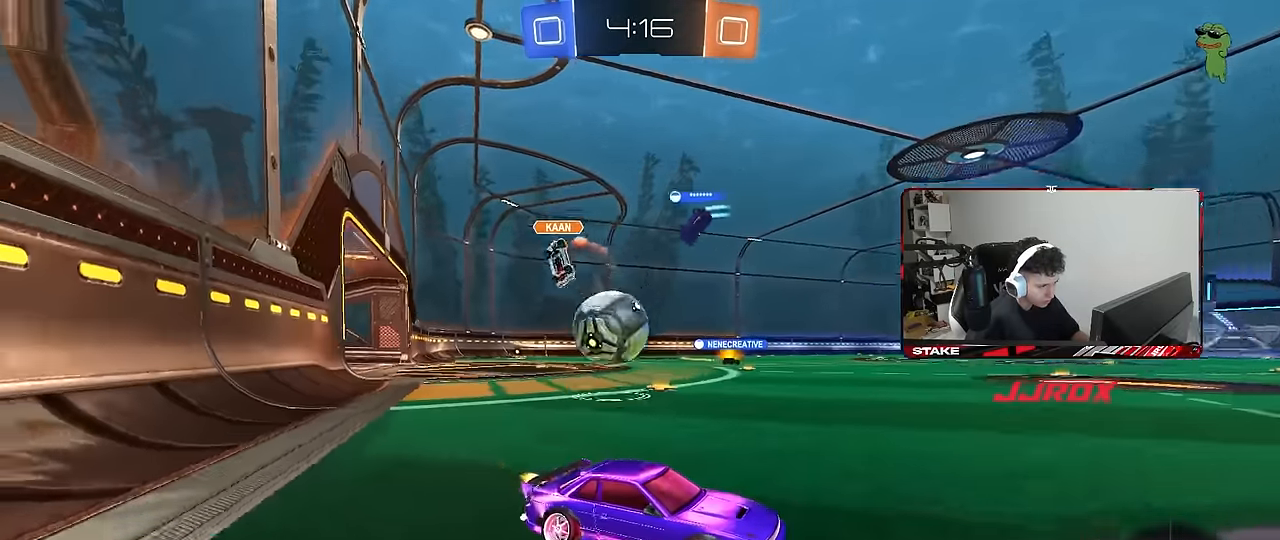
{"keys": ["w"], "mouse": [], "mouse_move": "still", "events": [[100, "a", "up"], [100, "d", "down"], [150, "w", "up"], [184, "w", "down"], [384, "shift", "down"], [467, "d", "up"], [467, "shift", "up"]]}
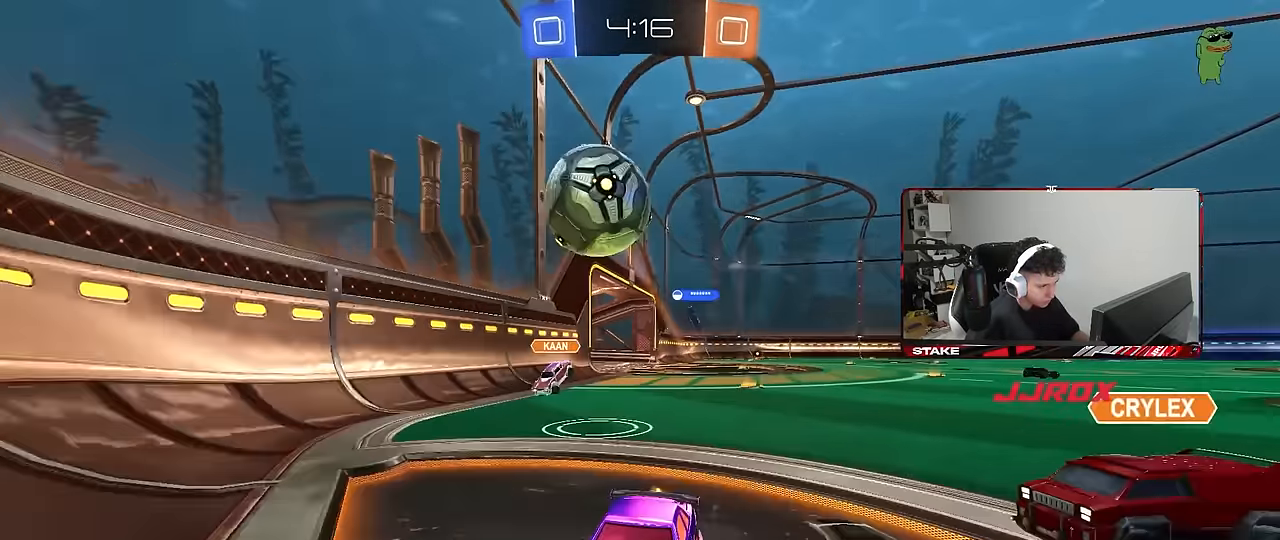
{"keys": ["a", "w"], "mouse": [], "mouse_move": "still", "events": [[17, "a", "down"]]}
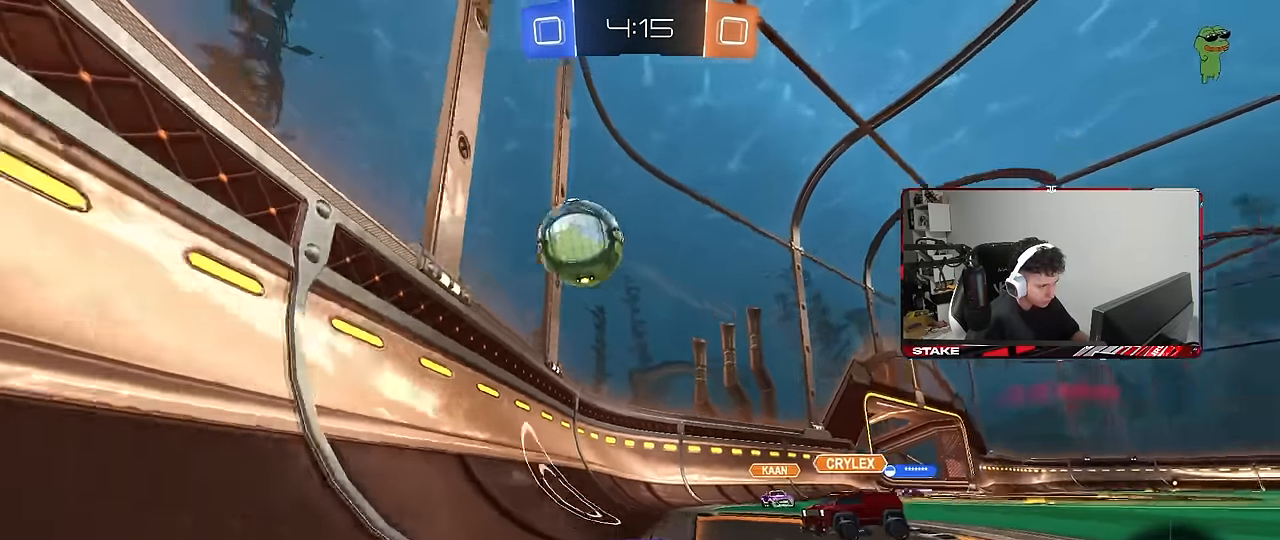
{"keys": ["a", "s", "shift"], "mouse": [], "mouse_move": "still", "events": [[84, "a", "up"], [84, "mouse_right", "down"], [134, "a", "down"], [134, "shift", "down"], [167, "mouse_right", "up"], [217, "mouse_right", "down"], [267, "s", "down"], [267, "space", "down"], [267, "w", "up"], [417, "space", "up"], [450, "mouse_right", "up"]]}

# EXERCISE OBJECTIVE
Repeat the data above exactly, but not the pictures.

# OUTPUT BELOW
{"keys": ["w"], "mouse": [], "mouse_move": "still", "events": [[100, "a", "up"], [100, "d", "down"], [150, "w", "up"], [184, "w", "down"], [384, "shift", "down"], [467, "d", "up"], [467, "shift", "up"]]}
{"keys": ["a", "w"], "mouse": [], "mouse_move": "still", "events": [[17, "a", "down"]]}
{"keys": ["a", "s", "shift"], "mouse": [], "mouse_move": "still", "events": [[84, "a", "up"], [84, "mouse_right", "down"], [134, "a", "down"], [134, "shift", "down"], [167, "mouse_right", "up"], [217, "mouse_right", "down"], [267, "s", "down"], [267, "space", "down"], [267, "w", "up"], [417, "space", "up"], [450, "mouse_right", "up"]]}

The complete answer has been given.